> [Data to examine]:
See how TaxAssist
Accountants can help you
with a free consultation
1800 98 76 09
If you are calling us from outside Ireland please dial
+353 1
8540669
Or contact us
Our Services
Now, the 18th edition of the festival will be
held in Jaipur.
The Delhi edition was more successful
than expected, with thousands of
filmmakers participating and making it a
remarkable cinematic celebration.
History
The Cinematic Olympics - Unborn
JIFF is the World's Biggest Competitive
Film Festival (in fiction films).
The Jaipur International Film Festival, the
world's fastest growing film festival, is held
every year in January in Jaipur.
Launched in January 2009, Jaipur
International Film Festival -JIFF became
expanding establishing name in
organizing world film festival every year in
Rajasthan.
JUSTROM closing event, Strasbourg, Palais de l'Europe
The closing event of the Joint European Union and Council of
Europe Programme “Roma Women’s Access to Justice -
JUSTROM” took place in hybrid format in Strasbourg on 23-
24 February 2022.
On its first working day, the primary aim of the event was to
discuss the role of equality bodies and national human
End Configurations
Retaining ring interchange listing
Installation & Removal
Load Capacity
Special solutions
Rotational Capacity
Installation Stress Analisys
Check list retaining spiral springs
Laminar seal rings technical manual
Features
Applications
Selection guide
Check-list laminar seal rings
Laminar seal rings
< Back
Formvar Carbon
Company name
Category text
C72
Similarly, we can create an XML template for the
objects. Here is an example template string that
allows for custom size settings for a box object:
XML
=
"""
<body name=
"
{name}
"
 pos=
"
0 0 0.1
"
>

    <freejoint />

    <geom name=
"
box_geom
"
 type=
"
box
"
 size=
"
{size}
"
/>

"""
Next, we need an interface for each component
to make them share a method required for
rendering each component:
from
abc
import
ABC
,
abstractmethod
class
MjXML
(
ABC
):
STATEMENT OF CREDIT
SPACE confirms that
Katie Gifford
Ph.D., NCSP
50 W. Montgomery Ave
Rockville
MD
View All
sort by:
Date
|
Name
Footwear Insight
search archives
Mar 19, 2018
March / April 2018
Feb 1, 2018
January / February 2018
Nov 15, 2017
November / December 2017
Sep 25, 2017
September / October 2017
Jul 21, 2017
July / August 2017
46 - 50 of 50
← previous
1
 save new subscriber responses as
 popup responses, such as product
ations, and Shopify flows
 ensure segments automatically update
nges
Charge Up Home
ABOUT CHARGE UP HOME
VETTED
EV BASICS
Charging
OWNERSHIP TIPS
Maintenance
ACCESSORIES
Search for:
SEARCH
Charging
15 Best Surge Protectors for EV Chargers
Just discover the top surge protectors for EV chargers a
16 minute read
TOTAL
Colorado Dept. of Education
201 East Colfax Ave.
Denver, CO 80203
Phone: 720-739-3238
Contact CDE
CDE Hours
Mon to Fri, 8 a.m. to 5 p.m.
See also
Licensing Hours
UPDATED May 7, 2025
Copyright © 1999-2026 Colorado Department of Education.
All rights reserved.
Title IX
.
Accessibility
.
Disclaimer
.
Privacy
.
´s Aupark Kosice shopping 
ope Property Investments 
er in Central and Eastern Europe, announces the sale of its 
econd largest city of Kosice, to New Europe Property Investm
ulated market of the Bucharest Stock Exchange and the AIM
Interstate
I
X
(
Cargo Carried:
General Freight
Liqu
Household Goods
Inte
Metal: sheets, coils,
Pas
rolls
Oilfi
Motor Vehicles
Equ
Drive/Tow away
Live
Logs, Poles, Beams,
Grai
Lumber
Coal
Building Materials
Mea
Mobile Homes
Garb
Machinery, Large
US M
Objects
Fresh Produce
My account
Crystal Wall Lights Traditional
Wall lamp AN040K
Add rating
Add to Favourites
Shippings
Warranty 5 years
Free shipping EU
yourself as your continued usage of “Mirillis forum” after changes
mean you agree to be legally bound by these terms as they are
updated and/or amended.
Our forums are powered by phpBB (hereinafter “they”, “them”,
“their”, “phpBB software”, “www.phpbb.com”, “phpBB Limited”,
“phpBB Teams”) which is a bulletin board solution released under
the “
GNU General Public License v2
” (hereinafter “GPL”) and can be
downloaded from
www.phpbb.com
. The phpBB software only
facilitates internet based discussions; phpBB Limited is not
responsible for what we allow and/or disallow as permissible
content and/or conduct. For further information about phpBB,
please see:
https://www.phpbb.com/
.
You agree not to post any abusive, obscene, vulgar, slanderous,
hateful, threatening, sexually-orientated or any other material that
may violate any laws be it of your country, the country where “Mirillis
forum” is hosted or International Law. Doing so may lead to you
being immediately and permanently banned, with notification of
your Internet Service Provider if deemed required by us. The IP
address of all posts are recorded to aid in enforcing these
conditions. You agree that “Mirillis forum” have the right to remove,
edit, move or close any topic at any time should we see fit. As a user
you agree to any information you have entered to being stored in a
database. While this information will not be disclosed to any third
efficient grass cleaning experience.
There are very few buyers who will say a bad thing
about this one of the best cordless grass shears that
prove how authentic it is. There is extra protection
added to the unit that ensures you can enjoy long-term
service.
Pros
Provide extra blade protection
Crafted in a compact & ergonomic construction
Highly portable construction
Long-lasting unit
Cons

> [Aim of the exercise]: In the material above, find the line containing "Wall lamp AN040K" and the line containing "added to the", then write out exactly those two lines and every line between them, and nothing more.

> [Answer to this problem]:
Wall lamp AN040K
Add rating
Add to Favourites
Shippings
Warranty 5 years
Free shipping EU
yourself as your continued usage of “Mirillis forum” after changes
mean you agree to be legally bound by these terms as they are
updated and/or amended.
Our forums are powered by phpBB (hereinafter “they”, “them”,
“their”, “phpBB software”, “www.phpbb.com”, “phpBB Limited”,
“phpBB Teams”) which is a bulletin board solution released under
the “
GNU General Public License v2
” (hereinafter “GPL”) and can be
downloaded from
www.phpbb.com
. The phpBB software only
facilitates internet based discussions; phpBB Limited is not
responsible for what we allow and/or disallow as permissible
content and/or conduct. For further information about phpBB,
please see:
https://www.phpbb.com/
.
You agree not to post any abusive, obscene, vulgar, slanderous,
hateful, threatening, sexually-orientated or any other material that
may violate any laws be it of your country, the country where “Mirillis
forum” is hosted or International Law. Doing so may lead to you
being immediately and permanently banned, with notification of
your Internet Service Provider if deemed required by us. The IP
address of all posts are recorded to aid in enforcing these
conditions. You agree that “Mirillis forum” have the right to remove,
edit, move or close any topic at any time should we see fit. As a user
you agree to any information you have entered to being stored in a
database. While this information will not be disclosed to any third
efficient grass cleaning experience.
There are very few buyers who will say a bad thing
about this one of the best cordless grass shears that
prove how authentic it is. There is extra protection
added to the unit that ensures you can enjoy long-term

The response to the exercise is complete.